Nonetheless, the king apparently believes that the country’s lèse-majesté law, arguably the world’s most stringent, and the legal apparatus can keep things under control.
Calls for a general election, which would have been necessary if Prayuth had failed the confidence vote, now can be put off till 2023, when the constitution calls for them and may not happen if Prayuth can remain on top in the internal party struggle. Elections, since the junta took power, have been painfully complicated, with constitutional changes to engineer victory for the government that has little to do with a rational electoral process.
If indeed he remains on top, that doesn’t paint a very encouraging picture. Protesters, who have continued with small-scale demonstrations in student neighborhoods, often clashing with police, say they have little to lose. The October 31 demonstration in Bangkok centered on the repeal of Section 112 of the constitution, the so-called lèse-majesté law, which empowers any Thai citizen to lodge a complaint against his or her fellow countryman, with criminal penalties to follow. A 60-year-old former civil servant was sentenced to 42 years in prison in January for sharing a recording deemed to be critical of the king.
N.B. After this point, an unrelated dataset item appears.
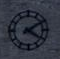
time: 4:09
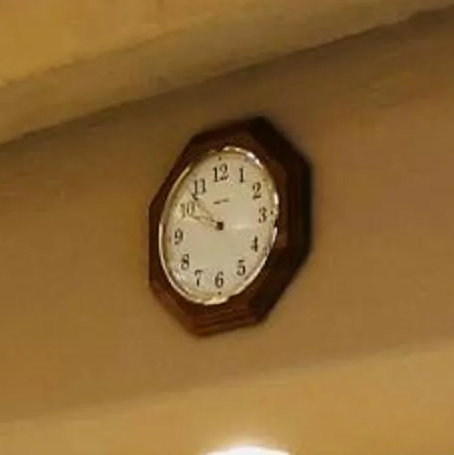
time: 9:53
Despite the country’s position as an electronics and car manufacturing powerhouse, it faces intractable social problems that belie its benign image. According to the World Bank, the top 1 percent of the population holds an estimated 58 percent of the country's total wealth, one of the world’s highest levels of economic inequality.
“Sources of inequality are many, ranging from intergenerational inequality when rich-poor gaps transmit from generation to generation, disparities in education (both quality and completion rates), uneven access to skills needed to achieve higher incomes, unequal access to credit, and legal discrimination,” according to the bank’s report. “Inequality is also reflected in social exclusion of marginalized groups such as migrants, domestic workers, LGBTI, persons with disabilities and ethnic minority groups; and it is the source of many structural problems in Thai society including human trafficking, crime, corruption, and social and political instability.”
The previously elected Pheu Thai government set out to make dramatic changes in those problems with social programs that gave a political voice to the impoverished peoples of the northeast region of the country. Bangkok’s elites reacted viscerally to that idea, largely backing the military’s drive to put an end to the government. The military and their allies made use of the royalty, driving reverence of the previous king, the beloved Bhumibol Adulyadej, who was succeeded by his son Vajiralongkorn, who hardly deserves the same kind of veneration. But the military and Thailand appear stuck with him, the Bavarian resident that he is.